* [Exercise directions]: Exact reproduction of the data is required, with images excluded.

* [Source material]:
=======
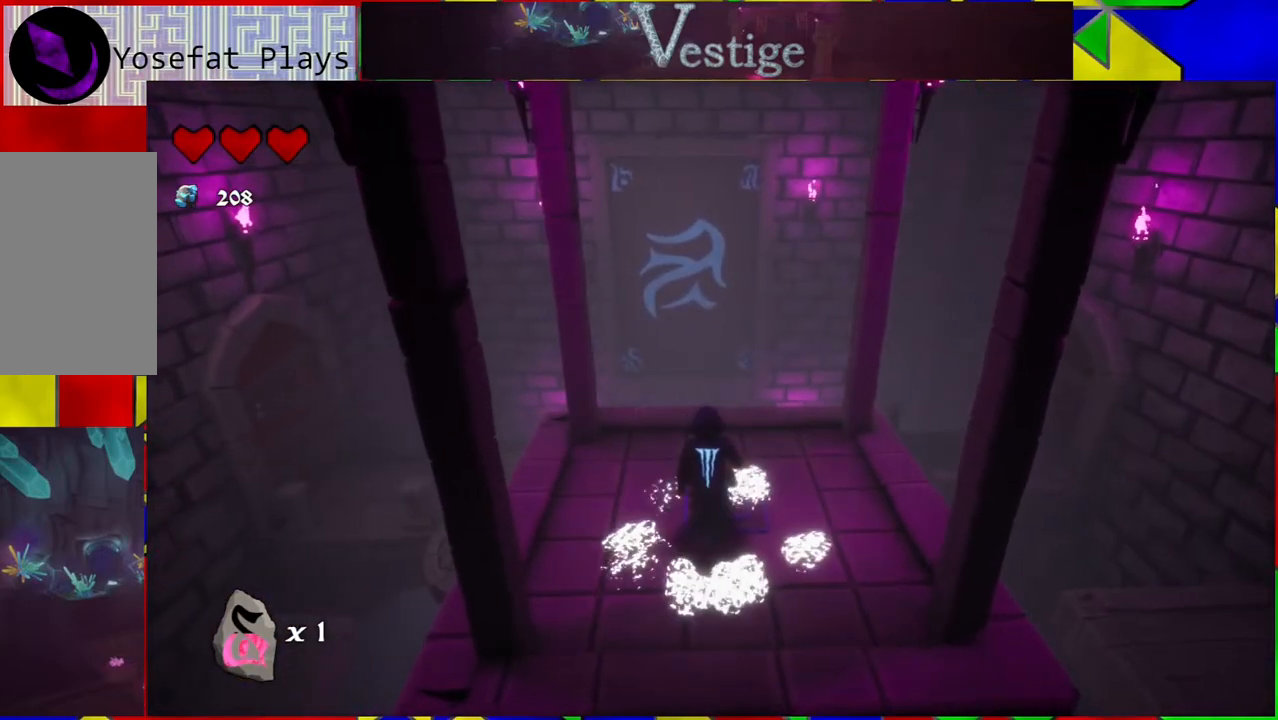
{"buttons": [], "left_stick": "up", "right_stick": "center", "events": [[483, "left_stick", "up"]]}
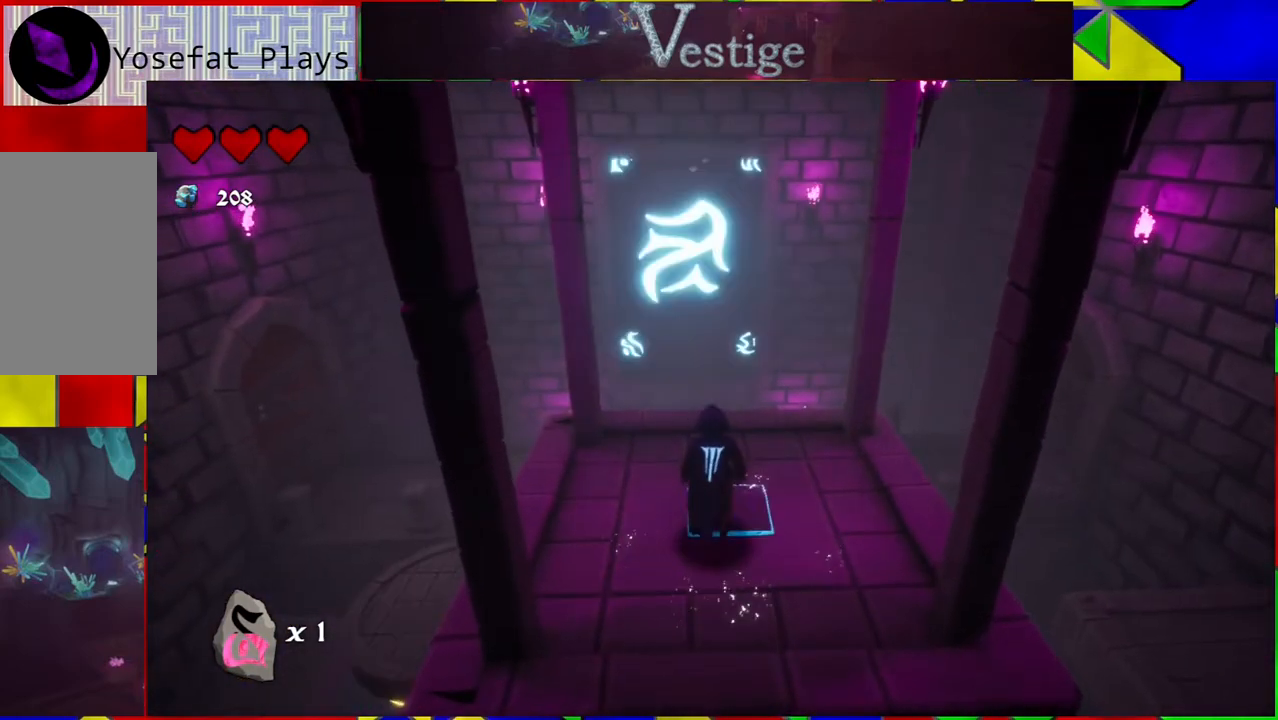
{"buttons": [], "left_stick": "center", "right_stick": "center", "events": [[350, "left_stick", "center"]]}
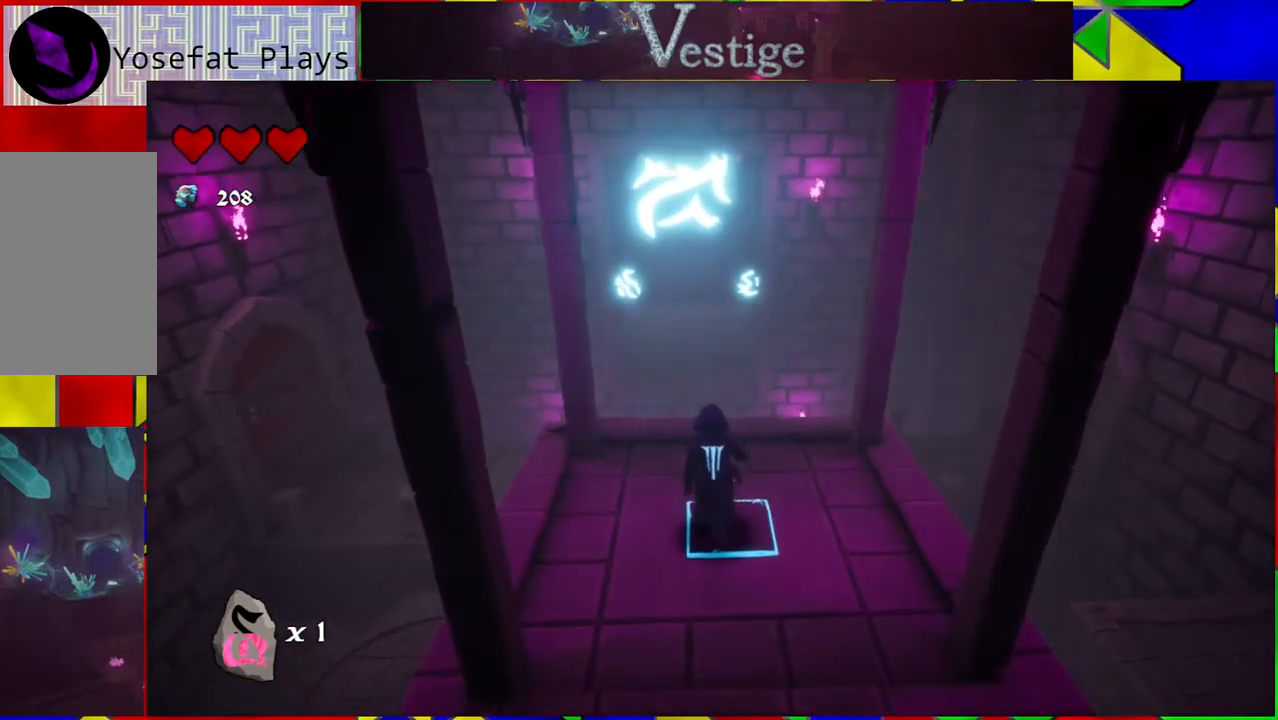
{"buttons": [], "left_stick": "center", "right_stick": "center", "events": []}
=======
* [Task output]:
{"buttons": [], "left_stick": "up", "right_stick": "center", "events": [[483, "left_stick", "up"]]}
{"buttons": [], "left_stick": "center", "right_stick": "center", "events": [[350, "left_stick", "center"]]}
{"buttons": [], "left_stick": "center", "right_stick": "center", "events": []}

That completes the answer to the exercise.